Sábado 25 de noviembre. Del mediodía hasta la noche
Hickey se secó los labios con la manga del abrigo. Acababa de tomar una cerveza en el establecimiento de Benson, en el muelle del East River, y al salir oyó por casualidad la conversación de tres soldados acerca de las trincheras en Kingsbridge. ¡Con qué entusiasmo hablaban esos tipos! Hickey lo adoraba. Los soldados entraron en la cervecería, y el irlandés echó a andar. Un vendedor de agua se interpuso en su camino.
—Déjame pasar, coño.
—Soy del Tea Water Pump de Pearl Street.
¿Quiere un poco de agua?
—Pues yo vengo del infierno. ¿Quieres que te pegue fuego en el culo?
El vendedor, un vejete enjuto con barba blanca y anteojos muy graduados, se aproximó a él.
—Vengo de parte del Gordo.
Hickey se acordó inmediatamente de la contraseña.
—Mis amigos me han comentado que el agua que vendes es una verdadera mierda.
El anciano sonrió.
—¿Qué clase de mierda, señor?
Hickey miró alrededor.
—Mierda real. ¿Qué más quieres saber?
El vejete cogió una taza de madera del carro y la llenó para Hickey.
—No quiero. Me corroería las entrañas. ¿Qué quieres?

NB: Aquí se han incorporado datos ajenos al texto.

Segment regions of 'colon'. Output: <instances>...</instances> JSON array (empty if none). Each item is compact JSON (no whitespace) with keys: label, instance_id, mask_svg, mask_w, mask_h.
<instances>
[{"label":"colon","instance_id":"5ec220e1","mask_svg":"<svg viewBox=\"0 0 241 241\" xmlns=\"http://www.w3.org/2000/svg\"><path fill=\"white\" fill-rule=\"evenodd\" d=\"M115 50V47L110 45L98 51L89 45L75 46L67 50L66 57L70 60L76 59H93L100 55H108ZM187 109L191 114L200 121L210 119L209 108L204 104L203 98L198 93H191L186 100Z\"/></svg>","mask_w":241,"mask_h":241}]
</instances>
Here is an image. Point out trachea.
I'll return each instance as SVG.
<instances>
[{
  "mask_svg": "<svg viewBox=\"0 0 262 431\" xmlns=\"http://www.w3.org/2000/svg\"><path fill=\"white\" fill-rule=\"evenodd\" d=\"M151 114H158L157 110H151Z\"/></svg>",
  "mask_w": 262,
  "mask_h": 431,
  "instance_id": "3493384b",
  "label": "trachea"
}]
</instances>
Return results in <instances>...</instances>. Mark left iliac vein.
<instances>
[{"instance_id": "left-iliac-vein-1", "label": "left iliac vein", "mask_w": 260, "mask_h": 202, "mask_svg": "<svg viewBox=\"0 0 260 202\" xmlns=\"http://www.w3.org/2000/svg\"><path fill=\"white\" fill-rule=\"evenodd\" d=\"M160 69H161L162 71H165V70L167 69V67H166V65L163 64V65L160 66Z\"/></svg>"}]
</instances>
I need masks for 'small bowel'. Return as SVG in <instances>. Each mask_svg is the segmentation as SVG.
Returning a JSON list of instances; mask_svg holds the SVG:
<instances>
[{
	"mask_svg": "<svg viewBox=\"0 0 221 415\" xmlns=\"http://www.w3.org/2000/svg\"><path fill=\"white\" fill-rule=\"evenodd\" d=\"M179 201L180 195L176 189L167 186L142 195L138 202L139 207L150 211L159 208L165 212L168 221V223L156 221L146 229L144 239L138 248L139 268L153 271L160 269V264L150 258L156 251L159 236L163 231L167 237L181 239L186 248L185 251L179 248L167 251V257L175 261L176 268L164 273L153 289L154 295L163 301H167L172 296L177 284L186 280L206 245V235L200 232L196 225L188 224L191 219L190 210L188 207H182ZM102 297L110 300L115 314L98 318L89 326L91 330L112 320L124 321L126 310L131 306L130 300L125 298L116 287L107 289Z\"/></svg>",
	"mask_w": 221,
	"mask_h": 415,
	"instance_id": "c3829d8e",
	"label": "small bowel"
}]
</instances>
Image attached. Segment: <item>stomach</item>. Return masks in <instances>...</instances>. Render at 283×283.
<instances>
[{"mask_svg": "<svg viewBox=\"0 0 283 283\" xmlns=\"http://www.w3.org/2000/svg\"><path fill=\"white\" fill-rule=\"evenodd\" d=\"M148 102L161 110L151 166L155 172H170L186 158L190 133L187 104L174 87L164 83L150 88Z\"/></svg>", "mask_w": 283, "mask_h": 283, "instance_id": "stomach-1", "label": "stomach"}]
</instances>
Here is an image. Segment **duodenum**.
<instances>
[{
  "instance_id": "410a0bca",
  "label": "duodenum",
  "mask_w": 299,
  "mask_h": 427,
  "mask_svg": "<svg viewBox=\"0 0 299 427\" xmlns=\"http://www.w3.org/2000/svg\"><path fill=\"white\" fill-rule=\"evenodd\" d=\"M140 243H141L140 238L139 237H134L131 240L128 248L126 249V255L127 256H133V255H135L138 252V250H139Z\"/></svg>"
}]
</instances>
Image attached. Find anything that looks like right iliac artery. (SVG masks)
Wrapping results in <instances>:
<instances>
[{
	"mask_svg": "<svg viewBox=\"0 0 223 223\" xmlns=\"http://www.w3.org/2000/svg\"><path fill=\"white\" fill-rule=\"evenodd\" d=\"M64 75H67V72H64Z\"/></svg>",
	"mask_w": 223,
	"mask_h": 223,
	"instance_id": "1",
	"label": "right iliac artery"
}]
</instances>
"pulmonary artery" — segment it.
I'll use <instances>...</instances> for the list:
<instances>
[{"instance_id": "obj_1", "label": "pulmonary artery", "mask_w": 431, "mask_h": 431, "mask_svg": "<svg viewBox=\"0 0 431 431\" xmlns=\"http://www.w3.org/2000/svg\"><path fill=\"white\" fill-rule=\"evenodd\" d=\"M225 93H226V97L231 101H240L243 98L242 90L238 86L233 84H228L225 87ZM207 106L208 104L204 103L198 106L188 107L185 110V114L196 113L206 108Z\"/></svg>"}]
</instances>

Tengo que irme antes de que el lugarteniente Plunkett caiga en un hoyo y se mate.
—El Gordo quiere verle esta noche.
—Muy bien. Dile que nos veremos en Latham's Boat Yard, pasada la medianoche.
—No creo que le guste.
—Me importa un comino. Tengo asuntos que atender. Dile que acudiré sobre la una y media.
—Pero...
—Díselo.
Hickey estaba contento consigo mismo. El alcalde, habiéndose enterado del decreto promulgado por John Hancock, por el que se daba luz verde al almacenamiento de azufre, había encargado a algunos de sus hombres leales que cogieran el material y lo almacenaran en un lugar cercano pero secreto. Hickey había hecho indagaciones al respecto; conocía gente a quien le gustaba hablar.
A casi un kilómetro del fuerte George, Broadway limitaba con el Common. Allí, en la zona oeste de Broadway, entre Weasyes y Partition Street, frente al extremo sur del Common, se erigía St. Paul's Chapel, construida en 1767. La iglesia se hallaba ubicada en medio de una zona despoblada y densamente arbolada. Dado que había por lo menos veinte iglesias en la zona más habitada de la isla —dos más inglesas, tres presbiterianas, dos luteranas, dos calvinistas, una francesa, una baptista, una metodista e incluso una sinagoga—, los neoyorquinos preferían practicar sus cultos religiosos en el mismo corazón de la ciudad.
El alcalde, con gran astucia, había escondido el azufre en el sótano de St. Paul's Chapel. Pero no había sido lo bastante inteligente.
Esa noche Hickey estaba de servicio. Había fingido sentirse mal y convencido al lugarteniente Plunkett de que le reemplazara. No le había costado demasiado persuadirlo, pues a menudo le proporcionaba alcohol y tabaco.